Aims: Patients undergoing coronary artery bypass grafting (CABG) surgery may experience neurological impairment. We examined whether intraoperative regional cerebral oxygen saturation (rSO2) and neurological dysfunction prior to surgery, measured by robotic technology, are important predictors of post-operative performance following CABG surgery.
Methods: Adult patients undergoing CABG surgery were recruited for this single-center prospective observational study. Intraoperative rSO2 was captured using the FORESIGHT cerebral oximeter. Neurological assessment was performed pre-operatively and 3 months following surgery using robotic technology and a standardized pen-and-paper assessment. Linear regression models were generated to determine the predictive ability of both intraoperative rSO2 and pre-operative performance on post-operative neurological outcome.
Results: Forty patients had complete data available for analysis.
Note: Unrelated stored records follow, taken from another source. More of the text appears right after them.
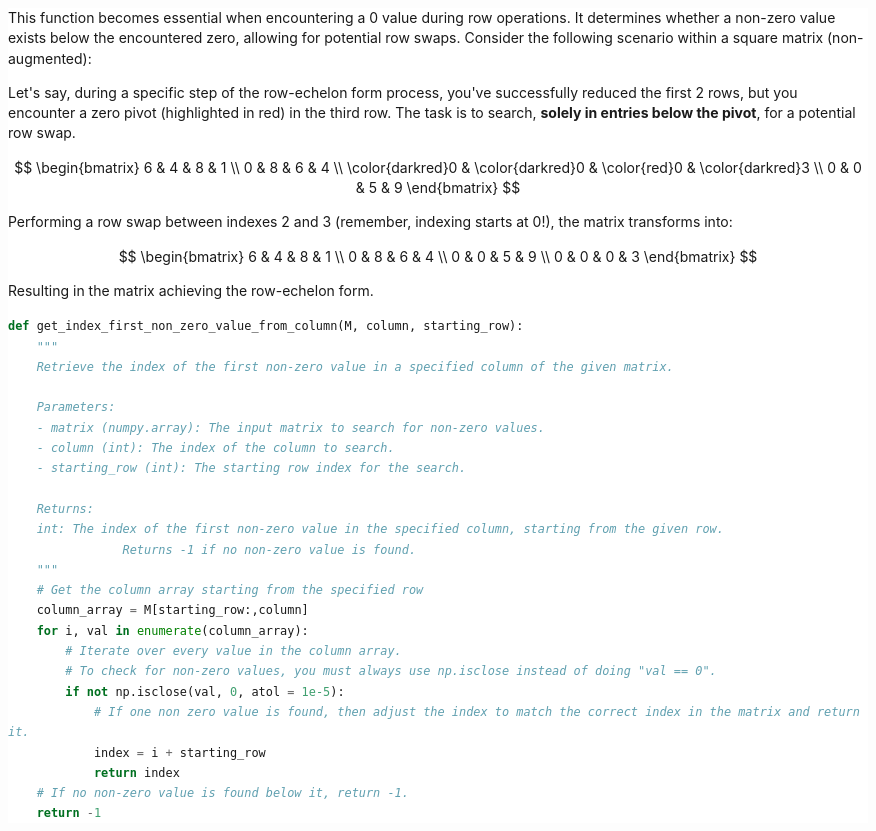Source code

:This function becomes essential when encountering a $0$ value during row operations. It determines whether a non-zero value exists below the encountered zero, allowing for potential row swaps. Consider the following scenario within a square matrix (non-augmented):

Let's say, during a specific step of the row-echelon form process, you've successfully reduced the first 2 rows, but you encounter a zero pivot (highlighted in red) in the third row. The task is to search, **solely in entries below the pivot**, for a potential row swap.

$$
\begin{bmatrix}
6 & 4 & 8 & 1 \\
0 & 8 & 6 & 4 \\
\color{darkred}0 & \color{darkred}0 & \color{red}0 & \color{darkred}3 \\
0 & 0 & 5 & 9 
\end{bmatrix}
$$

Performing a row swap between indexes 2 and 3 (remember, indexing starts at 0!), the matrix transforms into:

$$
\begin{bmatrix}
6 & 4 & 8 & 1 \\
0 & 8 & 6 & 4 \\
0 & 0 & 5 & 9  \\
0 & 0 & 0 & 3 
\end{bmatrix}
$$

Resulting in the matrix achieving the row-echelon form.


```python
def get_index_first_non_zero_value_from_column(M, column, starting_row):
    """
    Retrieve the index of the first non-zero value in a specified column of the given matrix.

    Parameters:
    - matrix (numpy.array): The input matrix to search for non-zero values.
    - column (int): The index of the column to search.
    - starting_row (int): The starting row index for the search.

    Returns:
    int: The index of the first non-zero value in the specified column, starting from the given row.
                Returns -1 if no non-zero value is found.
    """
    # Get the column array starting from the specified row
    column_array = M[starting_row:,column]
    for i, val in enumerate(column_array):
        # Iterate over every value in the column array. 
        # To check for non-zero values, you must always use np.isclose instead of doing "val == 0".
        if not np.isclose(val, 0, atol = 1e-5):
            # If one non zero value is found, then adjust the index to match the correct index in the matrix and return it.
            index = i + starting_row
            return index
    # If no non-zero value is found below it, return -1.
    return -1
```
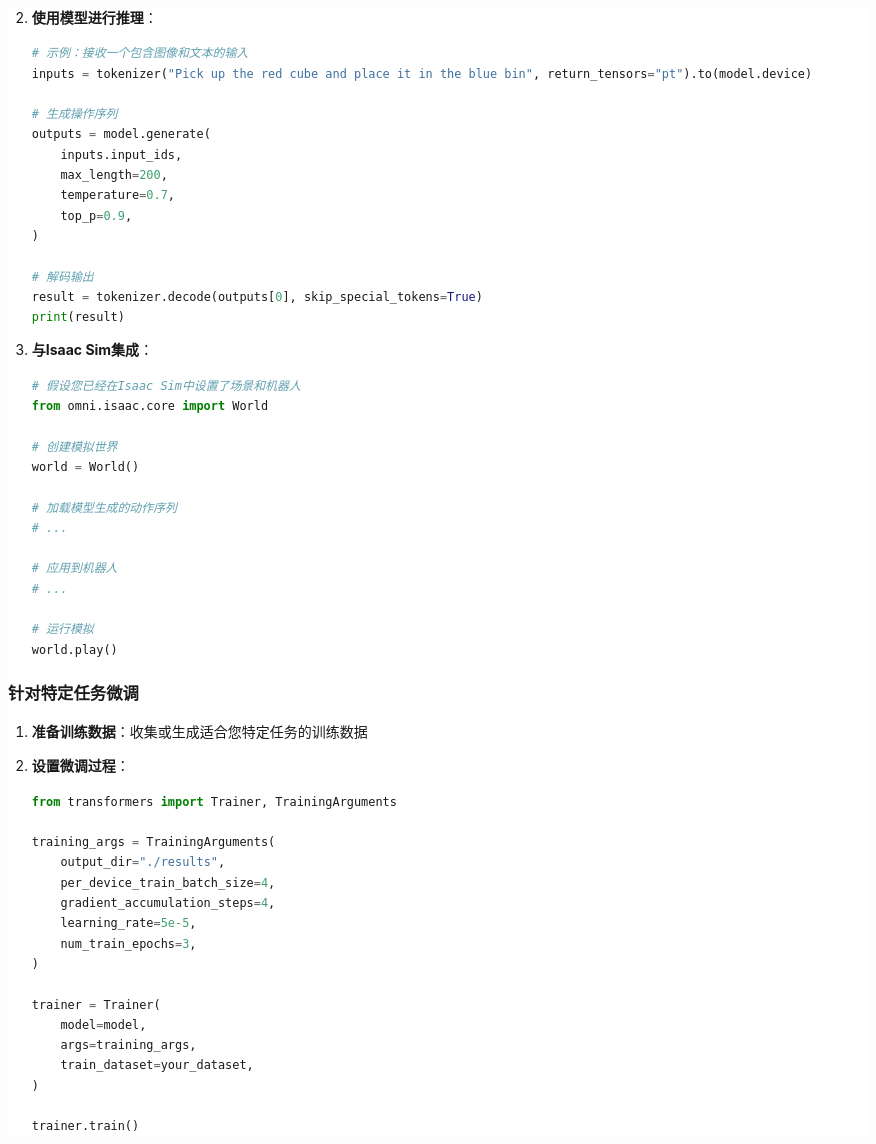 2. **使用模型进行推理**：
   ```python
   # 示例：接收一个包含图像和文本的输入
   inputs = tokenizer("Pick up the red cube and place it in the blue bin", return_tensors="pt").to(model.device)
   
   # 生成操作序列
   outputs = model.generate(
       inputs.input_ids,
       max_length=200,
       temperature=0.7,
       top_p=0.9,
   )
   
   # 解码输出
   result = tokenizer.decode(outputs[0], skip_special_tokens=True)
   print(result)
   ```

3. **与Isaac Sim集成**：
   ```python
   # 假设您已经在Isaac Sim中设置了场景和机器人
   from omni.isaac.core import World
   
   # 创建模拟世界
   world = World()
   
   # 加载模型生成的动作序列
   # ...
   
   # 应用到机器人
   # ...
   
   # 运行模拟
   world.play()
   ```

### 针对特定任务微调

1. **准备训练数据**：收集或生成适合您特定任务的训练数据

2. **设置微调过程**：
   ```python
   from transformers import Trainer, TrainingArguments
   
   training_args = TrainingArguments(
       output_dir="./results",
       per_device_train_batch_size=4,
       gradient_accumulation_steps=4,
       learning_rate=5e-5,
       num_train_epochs=3,
   )
   
   trainer = Trainer(
       model=model,
       args=training_args,
       train_dataset=your_dataset,
   )
   
   trainer.train()
   ```
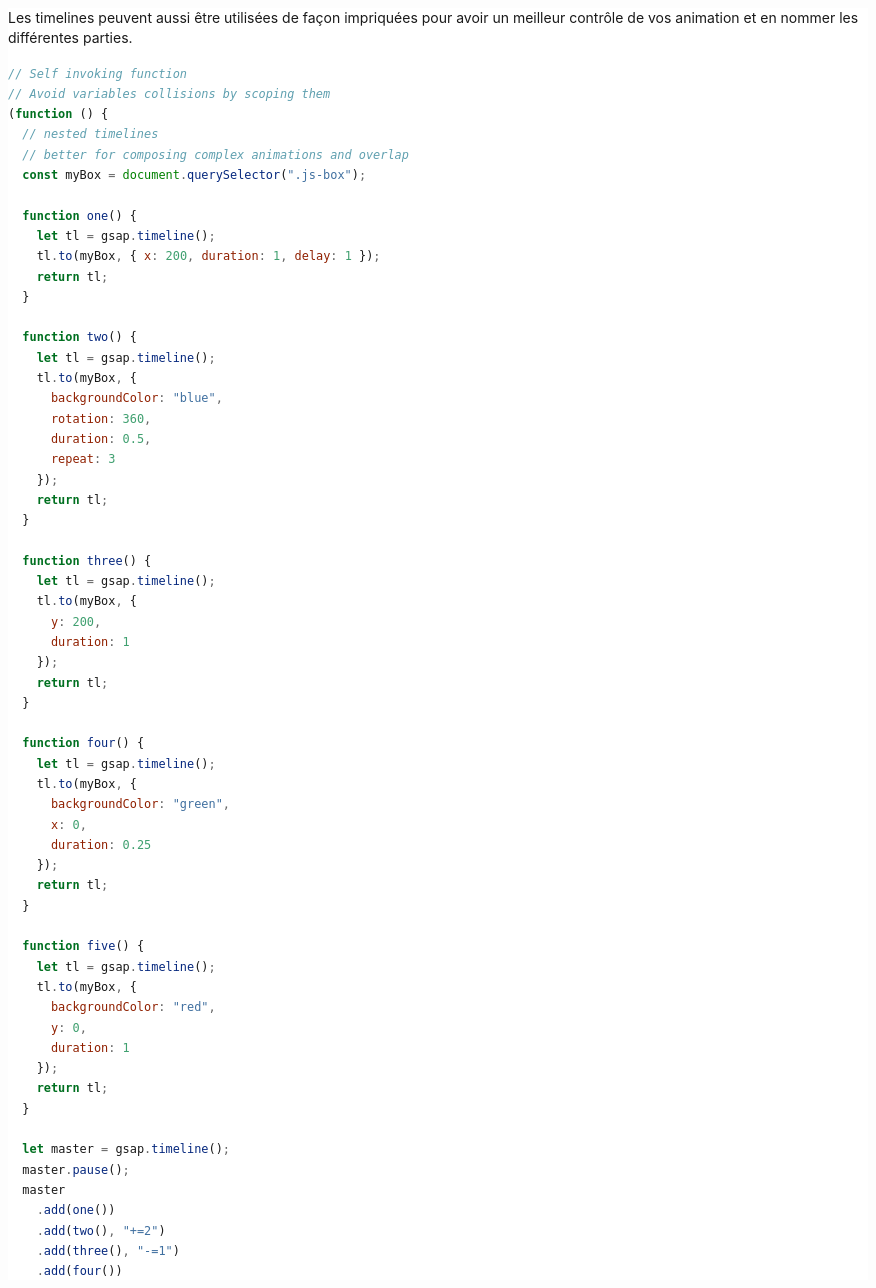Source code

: Les timelines peuvent aussi être utilisées de façon impriquées pour avoir un meilleur contrôle de vos animation et en nommer les différentes parties.

```js
// Self invoking function
// Avoid variables collisions by scoping them
(function () {
  // nested timelines
  // better for composing complex animations and overlap
  const myBox = document.querySelector(".js-box");

  function one() {
    let tl = gsap.timeline();
    tl.to(myBox, { x: 200, duration: 1, delay: 1 });
    return tl;
  }

  function two() {
    let tl = gsap.timeline();
    tl.to(myBox, {
      backgroundColor: "blue",
      rotation: 360,
      duration: 0.5,
      repeat: 3
    });
    return tl;
  }

  function three() {
    let tl = gsap.timeline();
    tl.to(myBox, {
      y: 200,
      duration: 1
    });
    return tl;
  }

  function four() {
    let tl = gsap.timeline();
    tl.to(myBox, {
      backgroundColor: "green",
      x: 0,
      duration: 0.25
    });
    return tl;
  }

  function five() {
    let tl = gsap.timeline();
    tl.to(myBox, {
      backgroundColor: "red",
      y: 0,
      duration: 1
    });
    return tl;
  }

  let master = gsap.timeline();
  master.pause();
  master
    .add(one())
    .add(two(), "+=2")
    .add(three(), "-=1")
    .add(four())
```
Quantified pre-operative performance accounted for a significantly larger amount of variance in post-operative outcome compared to intraoperative rSO2. In particular, pre-operative scoring on a cognitive visuospatial task accounted for 82.2% of variance in post-operative performance (b = 0.937, t(37) = 12.98, p = 1.28e-5).
Discussion: Our results suggest that pre-operative performance is a stronger indicator of post-operative neurological outcome than intraoperative rSO2, and should be included as an important variable when elucidating the relationship between cerebral oxygen levels and post-operative neurological impairment. Rigorous neurological assessment prior to surgery can provide valuable information about each individual patient's path to recovery.
Conclusion: Using robotic technology, quantified neurological impairment prior to CABG surgery may better predict post-operative neurological outcomes, compared to intraoperative rSO2 values.
Keywords: Cerebral oximetry; Coronary artery bypass surgery; Neurological assessment; Post-operative cognitive dysfunction; Robotic technology.